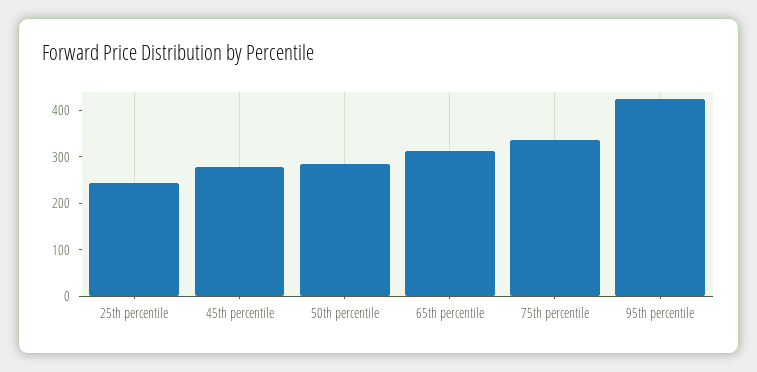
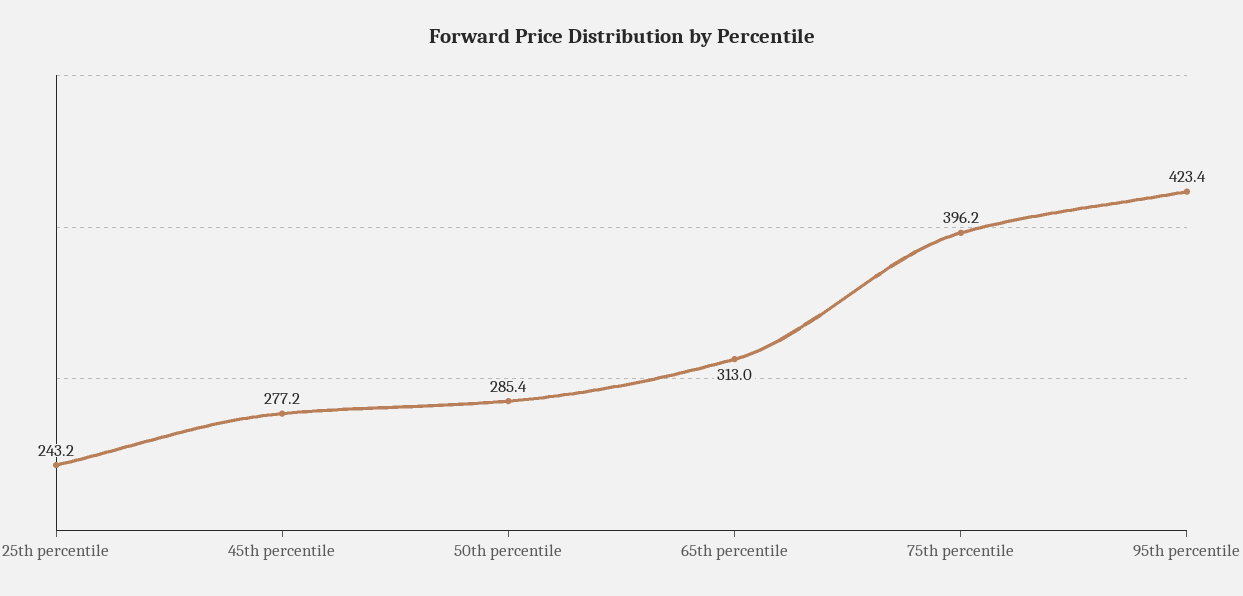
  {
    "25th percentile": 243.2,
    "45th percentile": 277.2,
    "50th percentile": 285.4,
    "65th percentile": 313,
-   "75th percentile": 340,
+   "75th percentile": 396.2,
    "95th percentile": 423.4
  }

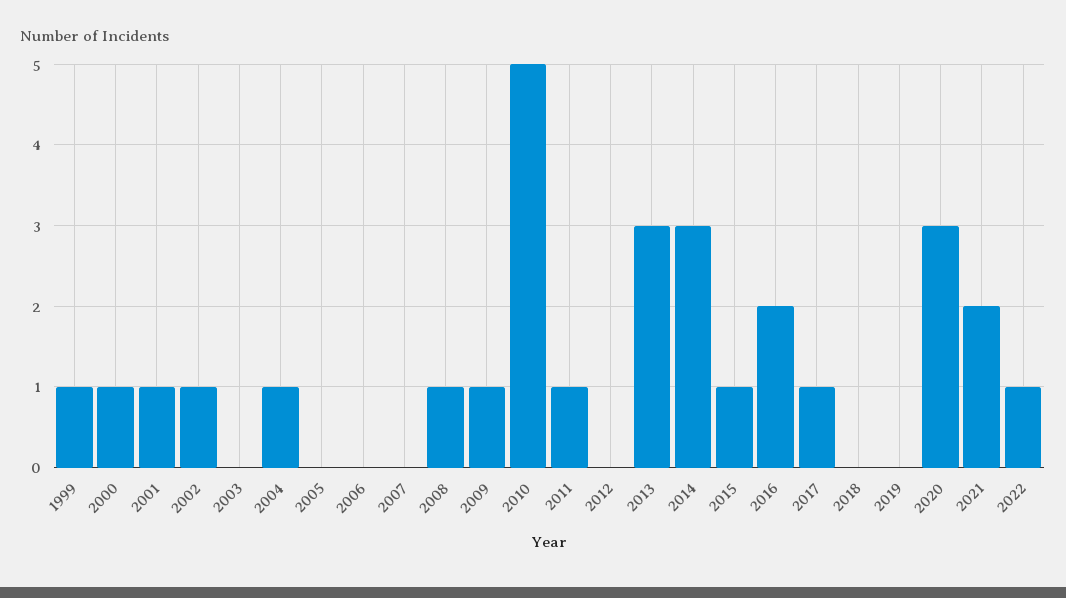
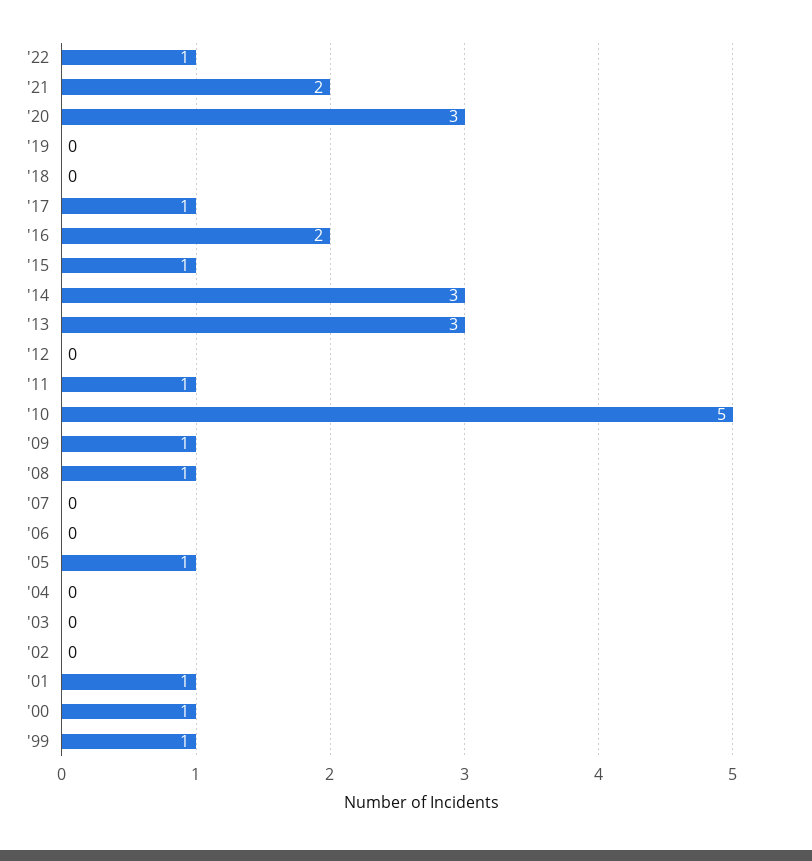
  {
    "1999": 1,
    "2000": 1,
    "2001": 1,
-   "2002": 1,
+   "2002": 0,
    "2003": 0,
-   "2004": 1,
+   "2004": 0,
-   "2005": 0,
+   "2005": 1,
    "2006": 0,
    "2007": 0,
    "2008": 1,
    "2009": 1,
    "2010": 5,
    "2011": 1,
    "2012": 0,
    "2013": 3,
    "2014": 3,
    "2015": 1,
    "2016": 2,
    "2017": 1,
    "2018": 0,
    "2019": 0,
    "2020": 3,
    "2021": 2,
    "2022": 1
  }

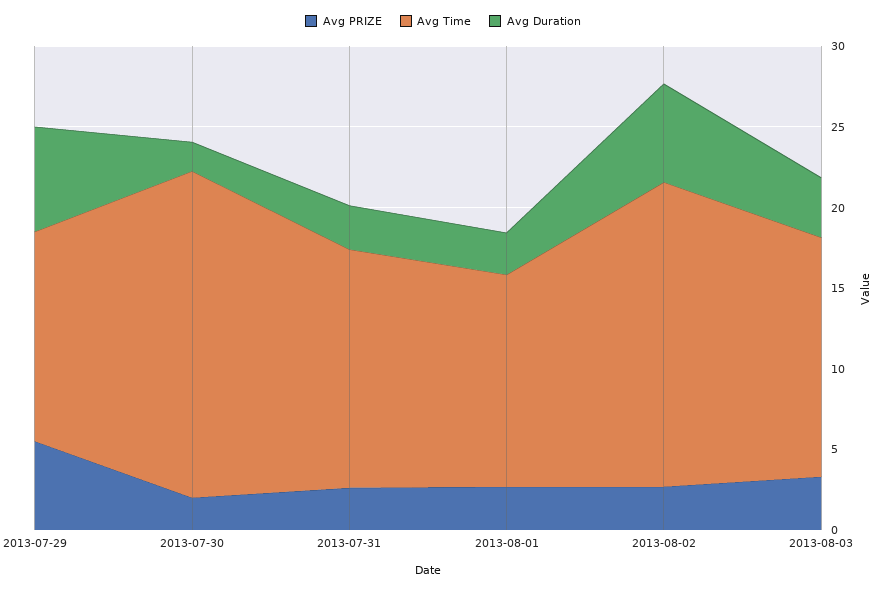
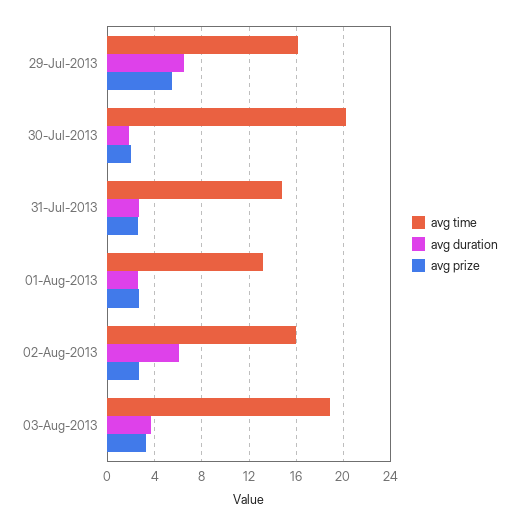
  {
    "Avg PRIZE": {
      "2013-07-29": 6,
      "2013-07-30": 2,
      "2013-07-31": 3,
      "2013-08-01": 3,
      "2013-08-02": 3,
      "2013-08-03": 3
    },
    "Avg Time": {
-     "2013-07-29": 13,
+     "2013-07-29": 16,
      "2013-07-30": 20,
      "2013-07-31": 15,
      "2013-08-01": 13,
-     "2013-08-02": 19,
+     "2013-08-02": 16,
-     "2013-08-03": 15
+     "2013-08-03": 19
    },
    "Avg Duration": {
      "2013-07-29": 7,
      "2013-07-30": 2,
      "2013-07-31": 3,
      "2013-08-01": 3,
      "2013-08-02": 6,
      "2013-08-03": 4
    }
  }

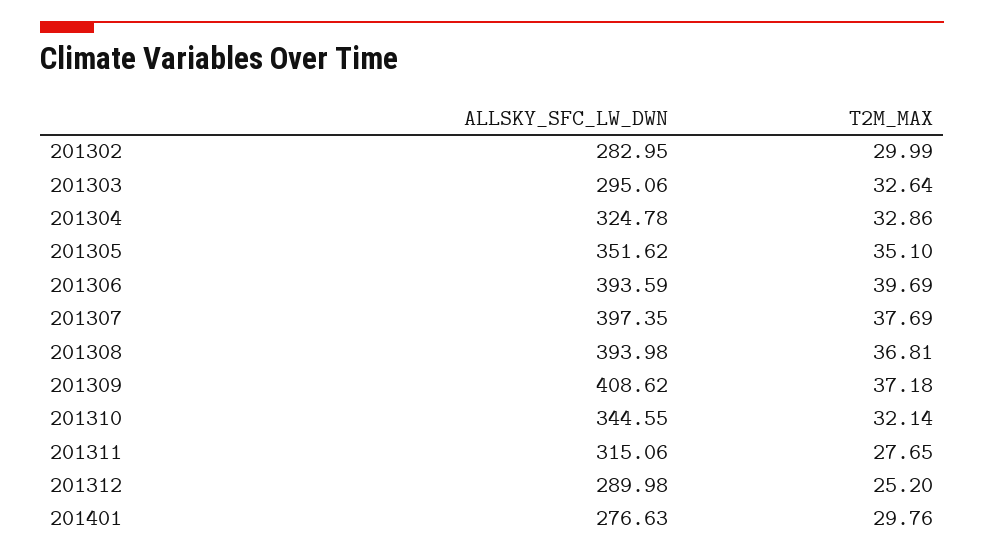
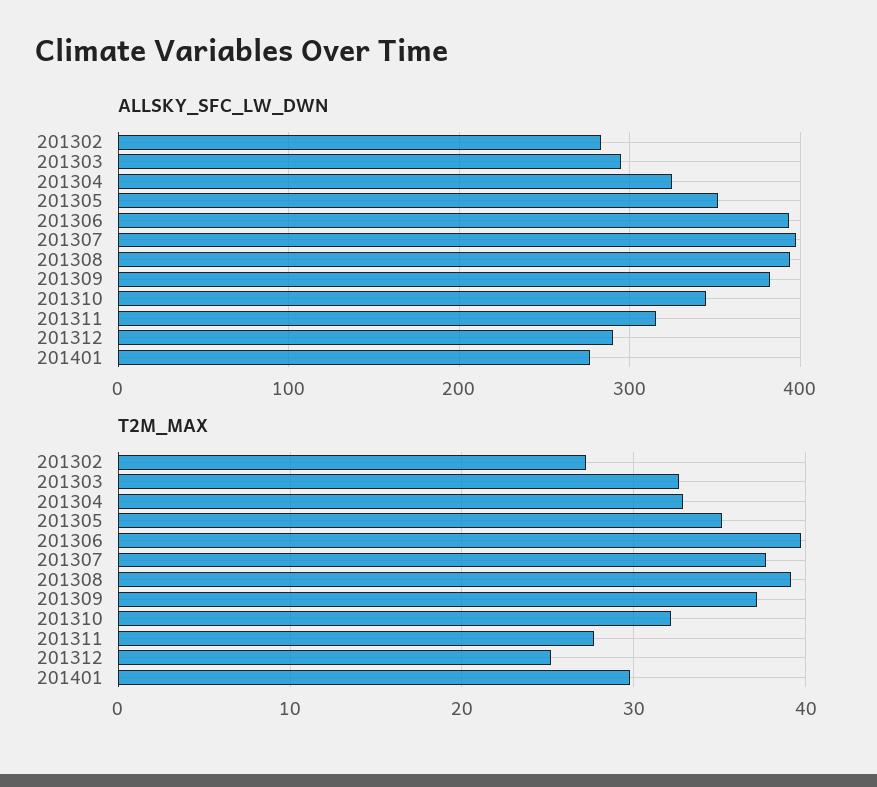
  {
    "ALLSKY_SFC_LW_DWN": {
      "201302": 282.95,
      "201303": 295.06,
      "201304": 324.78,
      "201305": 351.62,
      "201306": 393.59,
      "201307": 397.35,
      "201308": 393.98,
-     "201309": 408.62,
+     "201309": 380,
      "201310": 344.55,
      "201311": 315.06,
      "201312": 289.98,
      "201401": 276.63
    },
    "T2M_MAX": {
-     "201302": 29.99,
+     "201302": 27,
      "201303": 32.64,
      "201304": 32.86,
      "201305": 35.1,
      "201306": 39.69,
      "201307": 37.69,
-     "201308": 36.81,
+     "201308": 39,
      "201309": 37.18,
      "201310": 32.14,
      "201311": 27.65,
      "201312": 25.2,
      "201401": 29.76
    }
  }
::::
* YOUR OBJECTIVE *
Wherever the string "percentile" appears in the listing above, show the whole line.

* WRITTEN ANSWER *
    "25th percentile": 243.2,
    "45th percentile": 277.2,
    "50th percentile": 285.4,
    "65th percentile": 313,
-   "75th percentile": 340,
+   "75th percentile": 396.2,
    "95th percentile": 423.4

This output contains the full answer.